After years of funneling cash into startups’ grand ambitions, Silicon Valley’s investors are engaging in the grim ritual of delivering survival advice to their portfolio companies. From a report: In recent online slide presentations, blog posts and social-media threads, venture-capital doyens including Lightspeed Venture Partners, Craft Ventures, Sequoia Capital and Y Combinator are telling the founders that they need to take emergency action for what could be the sharpest turn in more than a decade. Their advice includes cutting costs, preserving cash and jettisoning hopes that hedge funds or other investors will swoop in with big checks.

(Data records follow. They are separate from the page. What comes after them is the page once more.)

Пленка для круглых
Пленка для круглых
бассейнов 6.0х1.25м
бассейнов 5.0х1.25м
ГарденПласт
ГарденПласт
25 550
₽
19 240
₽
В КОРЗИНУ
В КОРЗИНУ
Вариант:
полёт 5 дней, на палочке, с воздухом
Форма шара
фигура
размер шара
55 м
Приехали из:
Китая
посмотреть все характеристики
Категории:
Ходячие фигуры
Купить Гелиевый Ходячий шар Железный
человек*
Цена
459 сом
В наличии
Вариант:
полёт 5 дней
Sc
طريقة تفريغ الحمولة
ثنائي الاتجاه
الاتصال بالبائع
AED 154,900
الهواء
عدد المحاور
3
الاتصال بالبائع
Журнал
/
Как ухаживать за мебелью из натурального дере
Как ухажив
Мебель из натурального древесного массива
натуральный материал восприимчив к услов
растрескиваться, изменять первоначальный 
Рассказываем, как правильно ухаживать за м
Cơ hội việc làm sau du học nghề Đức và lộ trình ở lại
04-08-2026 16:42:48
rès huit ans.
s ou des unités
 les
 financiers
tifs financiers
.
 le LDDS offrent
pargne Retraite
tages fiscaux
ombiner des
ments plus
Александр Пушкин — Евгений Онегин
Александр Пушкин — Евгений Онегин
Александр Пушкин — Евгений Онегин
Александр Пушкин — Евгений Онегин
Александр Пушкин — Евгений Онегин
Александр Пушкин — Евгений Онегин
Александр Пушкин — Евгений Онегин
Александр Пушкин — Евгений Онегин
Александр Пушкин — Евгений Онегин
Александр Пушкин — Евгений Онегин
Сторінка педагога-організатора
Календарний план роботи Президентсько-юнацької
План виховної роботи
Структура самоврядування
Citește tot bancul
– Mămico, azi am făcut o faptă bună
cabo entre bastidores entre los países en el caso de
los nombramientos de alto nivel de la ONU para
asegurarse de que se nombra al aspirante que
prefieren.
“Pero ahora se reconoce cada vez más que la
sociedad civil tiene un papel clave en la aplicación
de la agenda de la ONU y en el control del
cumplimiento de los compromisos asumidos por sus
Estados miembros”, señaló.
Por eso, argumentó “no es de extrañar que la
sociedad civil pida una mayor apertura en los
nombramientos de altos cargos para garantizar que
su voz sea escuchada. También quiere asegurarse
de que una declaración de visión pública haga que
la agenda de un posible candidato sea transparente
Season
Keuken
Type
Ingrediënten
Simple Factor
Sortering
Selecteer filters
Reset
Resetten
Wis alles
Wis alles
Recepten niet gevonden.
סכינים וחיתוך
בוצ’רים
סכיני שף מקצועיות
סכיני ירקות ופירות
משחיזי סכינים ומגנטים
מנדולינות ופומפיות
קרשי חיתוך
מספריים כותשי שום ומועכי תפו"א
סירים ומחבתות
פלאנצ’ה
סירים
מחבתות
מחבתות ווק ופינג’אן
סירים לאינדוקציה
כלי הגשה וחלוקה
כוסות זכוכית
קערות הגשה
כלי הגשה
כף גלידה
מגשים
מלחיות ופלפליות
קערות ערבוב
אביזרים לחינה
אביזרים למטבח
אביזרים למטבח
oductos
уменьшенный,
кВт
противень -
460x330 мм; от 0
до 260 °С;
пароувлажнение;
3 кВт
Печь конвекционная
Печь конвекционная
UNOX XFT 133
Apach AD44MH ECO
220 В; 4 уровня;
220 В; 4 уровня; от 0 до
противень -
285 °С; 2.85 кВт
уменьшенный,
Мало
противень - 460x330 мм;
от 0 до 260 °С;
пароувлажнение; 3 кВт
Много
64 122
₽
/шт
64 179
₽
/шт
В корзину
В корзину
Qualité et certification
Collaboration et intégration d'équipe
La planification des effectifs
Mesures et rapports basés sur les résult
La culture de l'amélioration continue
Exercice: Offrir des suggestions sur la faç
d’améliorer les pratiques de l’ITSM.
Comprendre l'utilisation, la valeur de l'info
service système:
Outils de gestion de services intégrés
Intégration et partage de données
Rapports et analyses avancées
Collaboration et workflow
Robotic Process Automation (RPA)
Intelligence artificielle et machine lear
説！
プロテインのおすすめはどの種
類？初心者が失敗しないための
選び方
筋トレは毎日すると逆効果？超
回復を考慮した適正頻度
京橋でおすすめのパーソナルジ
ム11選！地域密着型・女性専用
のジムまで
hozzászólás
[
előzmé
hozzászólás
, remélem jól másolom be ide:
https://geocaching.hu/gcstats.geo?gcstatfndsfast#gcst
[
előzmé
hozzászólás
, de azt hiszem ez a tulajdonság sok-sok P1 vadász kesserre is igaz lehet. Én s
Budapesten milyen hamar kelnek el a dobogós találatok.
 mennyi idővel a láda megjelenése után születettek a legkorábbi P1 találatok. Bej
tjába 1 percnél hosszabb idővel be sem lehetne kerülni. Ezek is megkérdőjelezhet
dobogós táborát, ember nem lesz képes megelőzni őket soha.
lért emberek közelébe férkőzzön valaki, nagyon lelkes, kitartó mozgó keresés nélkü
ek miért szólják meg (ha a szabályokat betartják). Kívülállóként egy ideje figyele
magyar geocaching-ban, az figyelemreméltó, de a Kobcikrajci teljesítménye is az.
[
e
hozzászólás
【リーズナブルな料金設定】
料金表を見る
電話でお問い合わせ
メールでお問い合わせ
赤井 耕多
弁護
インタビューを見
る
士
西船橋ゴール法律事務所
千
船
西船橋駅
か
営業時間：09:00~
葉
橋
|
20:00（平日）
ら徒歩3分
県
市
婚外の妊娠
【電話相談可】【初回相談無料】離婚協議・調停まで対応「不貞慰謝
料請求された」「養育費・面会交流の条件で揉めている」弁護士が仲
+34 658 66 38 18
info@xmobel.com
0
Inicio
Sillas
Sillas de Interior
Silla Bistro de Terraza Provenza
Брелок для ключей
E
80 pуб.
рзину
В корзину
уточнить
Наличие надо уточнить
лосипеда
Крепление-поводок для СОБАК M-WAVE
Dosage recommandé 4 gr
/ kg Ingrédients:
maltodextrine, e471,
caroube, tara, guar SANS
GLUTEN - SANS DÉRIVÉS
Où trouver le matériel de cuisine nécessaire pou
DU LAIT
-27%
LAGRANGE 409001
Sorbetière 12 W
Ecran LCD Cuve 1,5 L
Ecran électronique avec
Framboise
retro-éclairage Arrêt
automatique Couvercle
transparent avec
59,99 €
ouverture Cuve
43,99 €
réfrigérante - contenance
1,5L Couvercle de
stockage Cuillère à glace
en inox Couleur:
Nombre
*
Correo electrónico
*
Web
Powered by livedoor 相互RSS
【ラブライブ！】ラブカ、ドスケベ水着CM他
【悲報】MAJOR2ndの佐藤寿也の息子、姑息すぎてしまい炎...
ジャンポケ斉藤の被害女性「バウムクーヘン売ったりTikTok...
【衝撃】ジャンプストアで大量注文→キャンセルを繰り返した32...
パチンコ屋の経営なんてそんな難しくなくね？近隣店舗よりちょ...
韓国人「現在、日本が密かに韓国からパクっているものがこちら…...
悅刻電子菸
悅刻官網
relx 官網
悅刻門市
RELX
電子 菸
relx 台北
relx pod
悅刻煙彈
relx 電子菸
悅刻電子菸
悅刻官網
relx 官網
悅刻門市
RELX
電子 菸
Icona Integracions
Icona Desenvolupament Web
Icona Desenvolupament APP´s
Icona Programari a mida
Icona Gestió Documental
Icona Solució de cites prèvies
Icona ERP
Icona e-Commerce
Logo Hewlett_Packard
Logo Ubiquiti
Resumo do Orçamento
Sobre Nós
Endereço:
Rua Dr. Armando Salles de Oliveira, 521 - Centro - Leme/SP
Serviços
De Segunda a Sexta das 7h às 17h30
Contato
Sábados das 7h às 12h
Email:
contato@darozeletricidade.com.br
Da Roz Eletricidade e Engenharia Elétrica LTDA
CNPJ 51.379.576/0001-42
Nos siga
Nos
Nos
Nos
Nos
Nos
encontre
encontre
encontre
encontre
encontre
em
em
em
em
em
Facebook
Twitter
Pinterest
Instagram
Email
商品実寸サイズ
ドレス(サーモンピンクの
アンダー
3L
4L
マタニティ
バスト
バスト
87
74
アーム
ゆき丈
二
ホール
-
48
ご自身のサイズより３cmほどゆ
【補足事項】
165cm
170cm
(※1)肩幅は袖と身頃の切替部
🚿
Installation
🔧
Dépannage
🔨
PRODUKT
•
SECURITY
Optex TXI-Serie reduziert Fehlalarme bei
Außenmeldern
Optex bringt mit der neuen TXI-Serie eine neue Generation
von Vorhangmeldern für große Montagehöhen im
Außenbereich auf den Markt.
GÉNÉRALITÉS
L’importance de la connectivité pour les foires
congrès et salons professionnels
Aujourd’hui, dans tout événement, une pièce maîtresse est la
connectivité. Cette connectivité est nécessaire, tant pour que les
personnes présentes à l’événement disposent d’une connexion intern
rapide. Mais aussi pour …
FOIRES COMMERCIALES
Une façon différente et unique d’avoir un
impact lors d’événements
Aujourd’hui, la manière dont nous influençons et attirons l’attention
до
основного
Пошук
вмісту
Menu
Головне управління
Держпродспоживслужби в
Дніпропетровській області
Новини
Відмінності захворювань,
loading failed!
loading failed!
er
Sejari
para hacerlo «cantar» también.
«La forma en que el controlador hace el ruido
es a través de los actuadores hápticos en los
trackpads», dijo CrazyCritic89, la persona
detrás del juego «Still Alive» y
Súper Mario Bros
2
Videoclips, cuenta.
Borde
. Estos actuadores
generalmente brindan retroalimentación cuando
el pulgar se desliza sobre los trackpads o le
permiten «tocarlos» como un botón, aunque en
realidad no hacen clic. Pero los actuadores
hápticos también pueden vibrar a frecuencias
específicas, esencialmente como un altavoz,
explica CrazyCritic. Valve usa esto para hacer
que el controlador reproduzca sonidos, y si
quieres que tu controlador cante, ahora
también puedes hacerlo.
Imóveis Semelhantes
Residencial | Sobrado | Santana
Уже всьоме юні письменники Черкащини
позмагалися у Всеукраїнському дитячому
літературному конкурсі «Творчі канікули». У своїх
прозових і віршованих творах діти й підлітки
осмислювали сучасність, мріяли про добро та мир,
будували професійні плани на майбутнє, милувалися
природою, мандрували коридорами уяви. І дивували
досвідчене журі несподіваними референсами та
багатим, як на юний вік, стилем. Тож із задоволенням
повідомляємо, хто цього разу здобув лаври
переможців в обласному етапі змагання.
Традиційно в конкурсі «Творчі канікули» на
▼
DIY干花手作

“The boom times of the last decade are unambiguously over,” Lightspeed, which has backed companies including social network Snap and crypto exchange FTX, wrote in a dispatch for startup executives that was posted on Medium, a publishing platform, this month. The investors’ admonitions are a departure from the growth-above-all mantra for startups in recent years, and come as the venture market is showing signs of sputtering. Funding for global startups — at around $58 billion in commitments midway through the second quarter — is on pace to drop by about one-fifth in the period compared with the previous quarter, according to analytics firm CB Insights. The tech-heavy Nasdaq Composite Index is down about 25% from its all-time high in November, and SoftBank Group, which has poured more than $100 billion into investments, this month reported a $26.2 billion loss in the first quarter as valuations plummeted in its portfolio of tech companies.